Petrol prices could reach £1.20 a litre in the coming weeks, a new level since December 2014, according to motoring group the AA.
Petrol averaged 114.16p a litre yesterday from a short-term high of 116.96p in early November.
Higher fuel prices and colder weather could cost drivers an extra £4.30 to £5.65 a tank, according to AA estimates.
Petrol costs are expected to sharply rise after OPEC – a group of some of the biggest oil producers in the world – yesterday agreed a deal to cut production. Following the news, oil prices have already jumped above $50 (£39.18) a barrel and could move higher still.

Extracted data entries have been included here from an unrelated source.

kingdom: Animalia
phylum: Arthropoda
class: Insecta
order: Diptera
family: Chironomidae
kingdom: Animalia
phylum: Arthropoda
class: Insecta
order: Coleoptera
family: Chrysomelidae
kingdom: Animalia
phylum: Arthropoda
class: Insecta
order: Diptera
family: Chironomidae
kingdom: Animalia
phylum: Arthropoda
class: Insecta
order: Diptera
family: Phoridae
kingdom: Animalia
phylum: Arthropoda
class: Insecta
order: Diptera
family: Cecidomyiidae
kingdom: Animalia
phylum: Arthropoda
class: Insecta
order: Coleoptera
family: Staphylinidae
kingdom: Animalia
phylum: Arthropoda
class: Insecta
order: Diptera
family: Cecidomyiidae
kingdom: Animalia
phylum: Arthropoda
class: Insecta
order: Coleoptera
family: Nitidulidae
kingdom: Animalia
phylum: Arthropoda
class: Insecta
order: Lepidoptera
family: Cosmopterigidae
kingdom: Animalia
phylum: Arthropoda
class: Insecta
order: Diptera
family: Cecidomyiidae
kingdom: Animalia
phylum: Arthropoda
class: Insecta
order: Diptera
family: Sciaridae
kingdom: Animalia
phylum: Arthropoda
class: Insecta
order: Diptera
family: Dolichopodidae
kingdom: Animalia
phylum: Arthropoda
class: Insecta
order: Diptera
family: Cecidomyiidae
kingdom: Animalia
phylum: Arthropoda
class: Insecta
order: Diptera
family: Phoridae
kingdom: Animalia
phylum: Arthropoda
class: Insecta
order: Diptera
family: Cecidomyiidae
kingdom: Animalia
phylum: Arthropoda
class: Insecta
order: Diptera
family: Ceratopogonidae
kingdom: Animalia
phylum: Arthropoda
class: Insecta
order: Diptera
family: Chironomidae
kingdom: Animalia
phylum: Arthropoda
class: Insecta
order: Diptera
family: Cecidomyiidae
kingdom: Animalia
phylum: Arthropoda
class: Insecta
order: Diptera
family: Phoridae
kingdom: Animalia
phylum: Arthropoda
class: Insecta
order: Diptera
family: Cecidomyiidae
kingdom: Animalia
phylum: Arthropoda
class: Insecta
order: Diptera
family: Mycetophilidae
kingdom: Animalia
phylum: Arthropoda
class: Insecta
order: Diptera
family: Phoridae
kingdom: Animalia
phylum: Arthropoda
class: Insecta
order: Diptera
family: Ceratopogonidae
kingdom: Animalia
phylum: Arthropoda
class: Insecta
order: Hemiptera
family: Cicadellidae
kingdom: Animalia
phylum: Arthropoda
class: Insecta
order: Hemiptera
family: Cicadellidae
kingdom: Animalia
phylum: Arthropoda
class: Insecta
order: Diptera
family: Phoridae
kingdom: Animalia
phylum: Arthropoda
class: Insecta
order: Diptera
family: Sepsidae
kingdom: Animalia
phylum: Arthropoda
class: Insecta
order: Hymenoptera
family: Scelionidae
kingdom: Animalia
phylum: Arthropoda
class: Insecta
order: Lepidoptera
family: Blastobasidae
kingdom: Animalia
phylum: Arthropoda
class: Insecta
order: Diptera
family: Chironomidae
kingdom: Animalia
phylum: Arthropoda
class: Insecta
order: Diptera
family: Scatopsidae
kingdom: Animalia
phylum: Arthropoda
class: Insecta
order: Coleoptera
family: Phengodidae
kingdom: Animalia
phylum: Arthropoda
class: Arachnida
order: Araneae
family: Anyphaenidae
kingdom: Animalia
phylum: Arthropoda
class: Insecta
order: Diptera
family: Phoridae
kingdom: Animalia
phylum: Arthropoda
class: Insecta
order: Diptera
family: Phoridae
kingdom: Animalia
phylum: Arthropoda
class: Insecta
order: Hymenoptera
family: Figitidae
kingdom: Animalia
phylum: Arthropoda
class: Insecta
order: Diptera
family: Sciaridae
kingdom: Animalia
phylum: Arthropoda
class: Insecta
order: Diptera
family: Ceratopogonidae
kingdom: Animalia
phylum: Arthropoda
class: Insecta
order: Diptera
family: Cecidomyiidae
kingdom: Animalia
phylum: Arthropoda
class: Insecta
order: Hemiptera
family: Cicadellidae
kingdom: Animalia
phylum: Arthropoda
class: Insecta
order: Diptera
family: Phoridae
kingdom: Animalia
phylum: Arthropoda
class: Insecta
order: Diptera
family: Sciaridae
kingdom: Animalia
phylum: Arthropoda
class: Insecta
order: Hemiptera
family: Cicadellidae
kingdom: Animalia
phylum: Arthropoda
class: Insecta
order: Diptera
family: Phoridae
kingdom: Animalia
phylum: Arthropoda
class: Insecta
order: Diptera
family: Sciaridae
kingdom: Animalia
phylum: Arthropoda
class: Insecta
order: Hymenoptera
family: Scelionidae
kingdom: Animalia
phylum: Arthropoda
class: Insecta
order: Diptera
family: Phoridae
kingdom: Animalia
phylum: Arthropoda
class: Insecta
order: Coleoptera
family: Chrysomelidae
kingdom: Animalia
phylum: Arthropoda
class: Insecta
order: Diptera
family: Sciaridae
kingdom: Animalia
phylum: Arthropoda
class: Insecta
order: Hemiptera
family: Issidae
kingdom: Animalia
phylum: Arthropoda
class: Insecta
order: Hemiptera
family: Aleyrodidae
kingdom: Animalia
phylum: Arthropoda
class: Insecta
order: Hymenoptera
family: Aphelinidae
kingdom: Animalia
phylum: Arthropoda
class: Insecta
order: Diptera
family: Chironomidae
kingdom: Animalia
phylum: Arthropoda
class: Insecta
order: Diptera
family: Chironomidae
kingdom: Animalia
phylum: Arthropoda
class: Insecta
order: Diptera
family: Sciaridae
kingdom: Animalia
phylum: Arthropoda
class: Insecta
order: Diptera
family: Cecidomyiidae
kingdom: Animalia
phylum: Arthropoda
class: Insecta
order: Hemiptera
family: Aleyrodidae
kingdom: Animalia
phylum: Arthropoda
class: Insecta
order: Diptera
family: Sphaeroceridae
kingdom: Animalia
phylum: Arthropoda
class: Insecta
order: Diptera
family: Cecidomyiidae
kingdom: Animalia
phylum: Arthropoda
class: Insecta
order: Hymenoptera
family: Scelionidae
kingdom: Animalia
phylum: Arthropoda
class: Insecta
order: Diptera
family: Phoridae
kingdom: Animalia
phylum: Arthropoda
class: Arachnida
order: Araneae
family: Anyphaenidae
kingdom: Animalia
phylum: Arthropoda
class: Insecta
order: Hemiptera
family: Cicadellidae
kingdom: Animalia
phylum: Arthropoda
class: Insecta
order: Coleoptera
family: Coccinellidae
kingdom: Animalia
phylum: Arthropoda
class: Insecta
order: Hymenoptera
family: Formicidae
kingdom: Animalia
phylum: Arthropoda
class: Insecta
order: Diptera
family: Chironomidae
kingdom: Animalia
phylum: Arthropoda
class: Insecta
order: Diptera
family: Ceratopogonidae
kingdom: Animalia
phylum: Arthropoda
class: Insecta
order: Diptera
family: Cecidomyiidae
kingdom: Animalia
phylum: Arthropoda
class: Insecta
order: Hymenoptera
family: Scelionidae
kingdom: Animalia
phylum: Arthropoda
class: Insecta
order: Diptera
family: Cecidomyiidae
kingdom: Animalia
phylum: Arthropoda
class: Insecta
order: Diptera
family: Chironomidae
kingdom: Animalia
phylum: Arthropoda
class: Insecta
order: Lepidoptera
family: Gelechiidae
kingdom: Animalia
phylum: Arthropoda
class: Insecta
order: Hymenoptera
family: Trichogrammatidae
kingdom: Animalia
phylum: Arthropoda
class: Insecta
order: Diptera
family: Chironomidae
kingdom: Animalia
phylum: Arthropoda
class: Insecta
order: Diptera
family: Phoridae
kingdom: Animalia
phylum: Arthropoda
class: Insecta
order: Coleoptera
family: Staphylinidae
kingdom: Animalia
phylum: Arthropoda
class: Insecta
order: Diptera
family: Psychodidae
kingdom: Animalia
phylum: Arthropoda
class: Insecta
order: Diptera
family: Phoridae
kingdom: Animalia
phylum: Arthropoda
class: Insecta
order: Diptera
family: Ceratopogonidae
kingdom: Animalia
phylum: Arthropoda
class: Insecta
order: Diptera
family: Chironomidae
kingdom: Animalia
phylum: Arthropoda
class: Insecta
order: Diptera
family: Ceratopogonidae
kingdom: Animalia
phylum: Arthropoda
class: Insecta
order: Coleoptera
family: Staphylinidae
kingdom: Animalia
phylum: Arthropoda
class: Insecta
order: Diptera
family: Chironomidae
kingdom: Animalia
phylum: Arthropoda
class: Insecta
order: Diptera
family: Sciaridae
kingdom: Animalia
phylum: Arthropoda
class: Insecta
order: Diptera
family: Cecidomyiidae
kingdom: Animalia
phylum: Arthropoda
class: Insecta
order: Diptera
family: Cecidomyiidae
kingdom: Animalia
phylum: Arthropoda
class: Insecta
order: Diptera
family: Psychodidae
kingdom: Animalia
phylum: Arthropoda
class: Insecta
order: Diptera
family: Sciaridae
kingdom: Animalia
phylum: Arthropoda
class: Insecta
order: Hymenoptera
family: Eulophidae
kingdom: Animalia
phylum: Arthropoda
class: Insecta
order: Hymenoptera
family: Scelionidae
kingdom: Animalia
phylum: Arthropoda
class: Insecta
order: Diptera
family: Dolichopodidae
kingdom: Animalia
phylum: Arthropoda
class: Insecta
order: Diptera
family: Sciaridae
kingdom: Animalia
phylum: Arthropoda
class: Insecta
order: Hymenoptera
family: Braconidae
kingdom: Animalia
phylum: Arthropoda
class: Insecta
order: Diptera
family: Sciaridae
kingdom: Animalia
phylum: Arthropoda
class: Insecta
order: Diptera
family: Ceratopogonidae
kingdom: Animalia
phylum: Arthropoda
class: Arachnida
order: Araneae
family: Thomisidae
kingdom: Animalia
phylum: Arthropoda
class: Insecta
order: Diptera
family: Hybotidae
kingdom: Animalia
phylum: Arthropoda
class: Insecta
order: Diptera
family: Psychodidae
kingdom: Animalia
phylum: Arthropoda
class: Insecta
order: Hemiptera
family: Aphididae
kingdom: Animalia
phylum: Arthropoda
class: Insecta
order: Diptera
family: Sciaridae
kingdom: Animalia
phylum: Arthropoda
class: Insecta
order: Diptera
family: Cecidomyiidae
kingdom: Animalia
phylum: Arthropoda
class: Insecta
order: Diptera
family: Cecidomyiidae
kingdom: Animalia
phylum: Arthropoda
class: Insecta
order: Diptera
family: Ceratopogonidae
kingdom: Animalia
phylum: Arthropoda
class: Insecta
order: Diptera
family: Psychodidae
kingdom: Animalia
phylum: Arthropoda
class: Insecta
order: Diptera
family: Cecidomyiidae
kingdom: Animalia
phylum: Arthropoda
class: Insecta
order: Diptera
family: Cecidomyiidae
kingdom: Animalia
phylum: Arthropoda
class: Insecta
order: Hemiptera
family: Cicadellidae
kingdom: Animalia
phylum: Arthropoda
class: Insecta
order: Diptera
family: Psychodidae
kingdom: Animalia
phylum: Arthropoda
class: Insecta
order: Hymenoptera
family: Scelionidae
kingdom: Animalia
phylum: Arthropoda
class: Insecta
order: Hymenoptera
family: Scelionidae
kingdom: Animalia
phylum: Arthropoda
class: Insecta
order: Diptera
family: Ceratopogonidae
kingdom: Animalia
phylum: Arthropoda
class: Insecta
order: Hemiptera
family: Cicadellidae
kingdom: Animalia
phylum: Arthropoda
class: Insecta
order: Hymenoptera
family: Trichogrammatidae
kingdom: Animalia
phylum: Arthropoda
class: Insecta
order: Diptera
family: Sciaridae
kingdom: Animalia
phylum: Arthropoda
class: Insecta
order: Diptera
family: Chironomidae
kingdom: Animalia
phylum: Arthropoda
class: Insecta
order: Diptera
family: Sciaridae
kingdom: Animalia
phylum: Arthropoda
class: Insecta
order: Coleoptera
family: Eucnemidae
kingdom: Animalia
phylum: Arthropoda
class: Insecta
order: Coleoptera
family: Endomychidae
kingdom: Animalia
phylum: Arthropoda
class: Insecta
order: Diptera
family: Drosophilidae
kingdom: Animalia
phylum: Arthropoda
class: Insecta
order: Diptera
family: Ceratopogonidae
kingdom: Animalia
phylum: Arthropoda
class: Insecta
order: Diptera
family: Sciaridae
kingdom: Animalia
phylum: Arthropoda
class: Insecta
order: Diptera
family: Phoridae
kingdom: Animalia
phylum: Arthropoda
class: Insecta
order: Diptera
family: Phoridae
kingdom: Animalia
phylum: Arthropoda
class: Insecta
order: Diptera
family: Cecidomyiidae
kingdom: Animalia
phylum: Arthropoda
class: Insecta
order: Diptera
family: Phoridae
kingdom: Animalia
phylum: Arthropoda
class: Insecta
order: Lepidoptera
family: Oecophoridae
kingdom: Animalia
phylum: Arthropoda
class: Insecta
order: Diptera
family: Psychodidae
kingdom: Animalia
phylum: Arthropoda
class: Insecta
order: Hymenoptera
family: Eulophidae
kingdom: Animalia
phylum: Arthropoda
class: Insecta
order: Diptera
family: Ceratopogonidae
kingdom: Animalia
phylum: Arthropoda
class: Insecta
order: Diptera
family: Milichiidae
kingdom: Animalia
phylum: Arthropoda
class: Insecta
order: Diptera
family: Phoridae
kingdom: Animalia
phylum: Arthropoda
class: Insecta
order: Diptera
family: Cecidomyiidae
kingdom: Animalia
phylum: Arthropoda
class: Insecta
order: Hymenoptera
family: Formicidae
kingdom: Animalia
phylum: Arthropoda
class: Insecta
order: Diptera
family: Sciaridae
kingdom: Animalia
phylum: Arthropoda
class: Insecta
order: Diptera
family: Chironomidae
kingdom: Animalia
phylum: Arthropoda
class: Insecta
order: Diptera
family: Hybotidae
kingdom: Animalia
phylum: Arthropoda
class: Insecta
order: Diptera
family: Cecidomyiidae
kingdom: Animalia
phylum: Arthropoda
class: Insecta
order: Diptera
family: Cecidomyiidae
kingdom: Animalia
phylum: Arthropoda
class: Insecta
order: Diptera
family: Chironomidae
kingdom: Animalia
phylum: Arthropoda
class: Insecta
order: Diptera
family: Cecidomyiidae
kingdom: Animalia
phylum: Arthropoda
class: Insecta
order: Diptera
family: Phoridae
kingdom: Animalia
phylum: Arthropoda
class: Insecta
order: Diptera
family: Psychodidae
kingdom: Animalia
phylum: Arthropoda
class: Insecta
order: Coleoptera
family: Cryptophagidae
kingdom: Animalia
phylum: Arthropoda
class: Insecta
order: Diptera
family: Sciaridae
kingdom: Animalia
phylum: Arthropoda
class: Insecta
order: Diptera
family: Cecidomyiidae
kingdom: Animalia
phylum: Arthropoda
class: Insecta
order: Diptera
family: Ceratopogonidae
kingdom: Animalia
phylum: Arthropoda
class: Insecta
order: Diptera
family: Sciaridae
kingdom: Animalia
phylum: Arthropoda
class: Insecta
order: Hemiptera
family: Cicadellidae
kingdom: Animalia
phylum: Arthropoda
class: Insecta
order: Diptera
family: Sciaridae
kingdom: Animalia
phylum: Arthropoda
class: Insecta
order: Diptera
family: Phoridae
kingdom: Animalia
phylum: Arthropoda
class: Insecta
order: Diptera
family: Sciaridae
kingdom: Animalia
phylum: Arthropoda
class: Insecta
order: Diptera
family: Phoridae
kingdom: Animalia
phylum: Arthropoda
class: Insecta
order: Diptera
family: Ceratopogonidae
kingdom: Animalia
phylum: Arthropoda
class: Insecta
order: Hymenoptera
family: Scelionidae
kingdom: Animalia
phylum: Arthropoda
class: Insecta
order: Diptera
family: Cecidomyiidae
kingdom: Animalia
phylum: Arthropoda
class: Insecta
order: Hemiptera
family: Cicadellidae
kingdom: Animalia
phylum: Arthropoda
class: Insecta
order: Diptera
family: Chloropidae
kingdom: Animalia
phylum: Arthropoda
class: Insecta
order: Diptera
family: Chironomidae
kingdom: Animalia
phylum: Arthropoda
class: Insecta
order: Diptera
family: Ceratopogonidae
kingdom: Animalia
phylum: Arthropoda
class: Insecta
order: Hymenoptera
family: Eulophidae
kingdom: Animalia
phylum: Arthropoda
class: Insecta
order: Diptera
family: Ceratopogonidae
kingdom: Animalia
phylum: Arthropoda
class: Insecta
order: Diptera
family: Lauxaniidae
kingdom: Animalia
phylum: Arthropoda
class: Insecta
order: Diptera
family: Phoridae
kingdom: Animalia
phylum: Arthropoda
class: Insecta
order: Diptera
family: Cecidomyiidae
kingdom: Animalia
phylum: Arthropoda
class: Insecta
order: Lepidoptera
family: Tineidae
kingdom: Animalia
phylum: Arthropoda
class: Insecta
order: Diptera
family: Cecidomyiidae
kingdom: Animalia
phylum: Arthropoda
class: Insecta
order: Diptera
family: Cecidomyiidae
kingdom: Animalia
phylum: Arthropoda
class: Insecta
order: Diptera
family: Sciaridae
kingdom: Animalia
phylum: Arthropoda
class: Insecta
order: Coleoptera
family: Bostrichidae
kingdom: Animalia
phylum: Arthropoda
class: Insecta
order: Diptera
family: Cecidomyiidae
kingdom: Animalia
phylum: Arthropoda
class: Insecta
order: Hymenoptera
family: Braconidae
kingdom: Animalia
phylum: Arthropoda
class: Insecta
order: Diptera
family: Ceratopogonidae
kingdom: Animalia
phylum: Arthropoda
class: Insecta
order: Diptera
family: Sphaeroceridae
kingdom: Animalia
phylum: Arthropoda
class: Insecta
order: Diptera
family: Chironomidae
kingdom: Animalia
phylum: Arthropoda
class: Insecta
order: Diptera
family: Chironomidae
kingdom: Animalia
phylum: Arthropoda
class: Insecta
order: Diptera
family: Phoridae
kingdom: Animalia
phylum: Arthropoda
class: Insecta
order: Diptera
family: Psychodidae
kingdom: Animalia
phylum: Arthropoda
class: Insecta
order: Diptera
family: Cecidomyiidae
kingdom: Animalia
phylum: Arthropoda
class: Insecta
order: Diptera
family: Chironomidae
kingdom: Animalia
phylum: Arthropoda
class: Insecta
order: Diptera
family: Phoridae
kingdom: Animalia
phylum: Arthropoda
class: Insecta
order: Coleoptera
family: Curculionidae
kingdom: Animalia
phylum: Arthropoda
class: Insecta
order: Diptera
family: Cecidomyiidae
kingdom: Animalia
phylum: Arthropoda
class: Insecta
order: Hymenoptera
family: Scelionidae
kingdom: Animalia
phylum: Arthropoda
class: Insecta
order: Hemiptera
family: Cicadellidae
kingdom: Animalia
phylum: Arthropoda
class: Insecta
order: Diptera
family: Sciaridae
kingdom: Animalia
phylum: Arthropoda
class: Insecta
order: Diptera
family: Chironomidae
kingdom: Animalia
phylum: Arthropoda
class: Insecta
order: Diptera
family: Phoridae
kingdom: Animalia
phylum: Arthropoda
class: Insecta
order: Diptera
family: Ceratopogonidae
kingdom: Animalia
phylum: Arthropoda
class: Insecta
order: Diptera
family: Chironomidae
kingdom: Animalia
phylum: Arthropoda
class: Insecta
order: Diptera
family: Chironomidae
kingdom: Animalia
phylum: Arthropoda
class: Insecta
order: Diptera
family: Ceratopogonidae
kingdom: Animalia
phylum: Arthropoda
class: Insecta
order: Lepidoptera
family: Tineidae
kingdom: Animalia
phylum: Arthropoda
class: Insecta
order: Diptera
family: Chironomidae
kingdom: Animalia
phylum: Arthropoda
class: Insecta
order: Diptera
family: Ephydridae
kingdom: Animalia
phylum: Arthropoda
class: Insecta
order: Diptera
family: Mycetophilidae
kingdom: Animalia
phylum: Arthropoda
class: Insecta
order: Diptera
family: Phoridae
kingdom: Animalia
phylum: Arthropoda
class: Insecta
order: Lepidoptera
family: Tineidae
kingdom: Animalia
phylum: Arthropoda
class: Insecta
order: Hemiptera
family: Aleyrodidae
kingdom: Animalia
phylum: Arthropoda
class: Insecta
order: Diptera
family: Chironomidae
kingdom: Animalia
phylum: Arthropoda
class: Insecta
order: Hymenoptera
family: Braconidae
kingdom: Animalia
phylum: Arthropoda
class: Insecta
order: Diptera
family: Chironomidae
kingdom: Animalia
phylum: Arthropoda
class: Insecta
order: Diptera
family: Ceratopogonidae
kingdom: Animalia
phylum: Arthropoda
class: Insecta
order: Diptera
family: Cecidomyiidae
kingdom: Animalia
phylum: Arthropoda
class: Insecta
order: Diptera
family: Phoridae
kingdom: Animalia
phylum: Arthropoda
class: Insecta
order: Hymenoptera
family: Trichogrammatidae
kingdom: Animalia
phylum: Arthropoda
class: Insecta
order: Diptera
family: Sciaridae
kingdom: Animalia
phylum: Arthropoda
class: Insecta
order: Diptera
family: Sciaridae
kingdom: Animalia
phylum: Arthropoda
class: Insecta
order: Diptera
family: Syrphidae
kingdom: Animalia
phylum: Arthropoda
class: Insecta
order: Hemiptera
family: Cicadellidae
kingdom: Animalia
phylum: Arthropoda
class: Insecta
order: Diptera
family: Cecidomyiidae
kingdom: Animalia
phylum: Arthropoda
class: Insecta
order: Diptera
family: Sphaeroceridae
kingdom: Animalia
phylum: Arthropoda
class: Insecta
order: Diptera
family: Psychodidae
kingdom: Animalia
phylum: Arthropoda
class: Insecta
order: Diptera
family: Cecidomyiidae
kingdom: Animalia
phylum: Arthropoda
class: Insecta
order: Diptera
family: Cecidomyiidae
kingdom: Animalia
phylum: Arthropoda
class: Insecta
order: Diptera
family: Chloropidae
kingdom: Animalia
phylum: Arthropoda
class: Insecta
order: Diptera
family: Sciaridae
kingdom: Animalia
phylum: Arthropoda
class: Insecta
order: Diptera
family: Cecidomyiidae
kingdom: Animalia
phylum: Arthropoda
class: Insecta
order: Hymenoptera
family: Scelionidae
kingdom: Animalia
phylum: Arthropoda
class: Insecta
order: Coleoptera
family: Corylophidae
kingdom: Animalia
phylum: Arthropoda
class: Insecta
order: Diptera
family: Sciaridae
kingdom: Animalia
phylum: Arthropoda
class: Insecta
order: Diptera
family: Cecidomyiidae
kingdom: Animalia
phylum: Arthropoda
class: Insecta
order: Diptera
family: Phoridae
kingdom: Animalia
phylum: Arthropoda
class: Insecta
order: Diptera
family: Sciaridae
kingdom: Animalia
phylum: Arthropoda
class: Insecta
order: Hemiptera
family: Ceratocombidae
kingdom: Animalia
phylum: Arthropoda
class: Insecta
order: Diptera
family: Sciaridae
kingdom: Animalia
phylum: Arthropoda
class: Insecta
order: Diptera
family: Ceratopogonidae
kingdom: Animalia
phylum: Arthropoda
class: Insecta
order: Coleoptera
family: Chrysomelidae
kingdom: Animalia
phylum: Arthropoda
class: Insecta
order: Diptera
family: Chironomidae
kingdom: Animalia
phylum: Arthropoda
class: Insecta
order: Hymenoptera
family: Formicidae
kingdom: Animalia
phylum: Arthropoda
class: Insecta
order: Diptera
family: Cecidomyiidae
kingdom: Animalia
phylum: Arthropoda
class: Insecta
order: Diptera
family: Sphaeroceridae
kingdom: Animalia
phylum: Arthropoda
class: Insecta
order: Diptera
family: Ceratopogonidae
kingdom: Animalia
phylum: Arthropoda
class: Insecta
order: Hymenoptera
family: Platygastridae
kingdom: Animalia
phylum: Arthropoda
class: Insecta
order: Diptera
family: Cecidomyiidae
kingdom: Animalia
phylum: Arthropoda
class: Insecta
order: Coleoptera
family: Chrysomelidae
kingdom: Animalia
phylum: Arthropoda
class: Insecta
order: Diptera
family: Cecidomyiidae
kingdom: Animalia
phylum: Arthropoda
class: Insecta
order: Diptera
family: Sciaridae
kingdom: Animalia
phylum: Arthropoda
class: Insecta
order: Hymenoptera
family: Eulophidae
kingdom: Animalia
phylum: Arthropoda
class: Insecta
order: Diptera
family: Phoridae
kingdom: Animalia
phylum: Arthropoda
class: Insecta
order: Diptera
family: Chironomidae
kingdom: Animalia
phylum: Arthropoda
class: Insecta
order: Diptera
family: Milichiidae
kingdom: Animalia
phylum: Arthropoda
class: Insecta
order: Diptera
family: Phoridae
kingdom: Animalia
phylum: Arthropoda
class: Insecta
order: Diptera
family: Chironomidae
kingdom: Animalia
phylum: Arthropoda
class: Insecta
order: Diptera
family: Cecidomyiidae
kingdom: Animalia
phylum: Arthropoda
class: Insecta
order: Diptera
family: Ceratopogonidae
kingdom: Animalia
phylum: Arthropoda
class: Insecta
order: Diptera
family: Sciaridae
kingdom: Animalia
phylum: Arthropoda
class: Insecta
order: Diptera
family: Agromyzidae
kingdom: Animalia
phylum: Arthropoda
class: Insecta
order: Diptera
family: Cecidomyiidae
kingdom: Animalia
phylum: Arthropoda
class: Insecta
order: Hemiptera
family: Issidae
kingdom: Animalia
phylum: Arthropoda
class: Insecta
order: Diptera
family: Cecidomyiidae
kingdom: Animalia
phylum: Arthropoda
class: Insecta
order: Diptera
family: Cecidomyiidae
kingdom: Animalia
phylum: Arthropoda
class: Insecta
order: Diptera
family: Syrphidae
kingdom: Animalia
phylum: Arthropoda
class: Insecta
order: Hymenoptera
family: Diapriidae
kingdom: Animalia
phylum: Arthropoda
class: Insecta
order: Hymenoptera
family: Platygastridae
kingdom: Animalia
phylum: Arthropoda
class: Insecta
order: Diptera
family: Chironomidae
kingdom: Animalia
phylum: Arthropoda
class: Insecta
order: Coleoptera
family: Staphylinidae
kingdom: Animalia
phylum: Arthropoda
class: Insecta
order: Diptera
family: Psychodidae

In June 2014 prices were at higher than $100 (£78.35) a barrel, but tumbled amid global oversupply.
OPEC’s agreement to production is expected to sustain prices in the short-term, but experts said prices are unlikely to reach record highs a couple of years ago.
Michael Hewson, chief market analyst at CMC Markets UK, said: “It must be noted that the deal agreed will only return output back to levels last seen in the first half of this year at 32.5m barrels a day, a cut of 1.2m barrels, effective from January 1 2017, for six months.
“Even accounting for the cuts announced yesterday these new levels will still be at the high end for daily output for OPEC production over the last 10 year period, at a time when Russia is still pumping at record levels of 11m barrels a day and US shale producers are waiting on the sidelines to further increase their own output.”
AA spokesman Luke Bosdet added: “The question then is, even with OPEC agreement to cut production, whether continued abundant supply pulls the oil price back down again.
“The problem is the length of time it takes for that to happen and how high the market sends the price of oil.
“A long spell of higher prices, aggravated by a weak pound, could ravage family budgets as badly as the added cost of winter motoring.”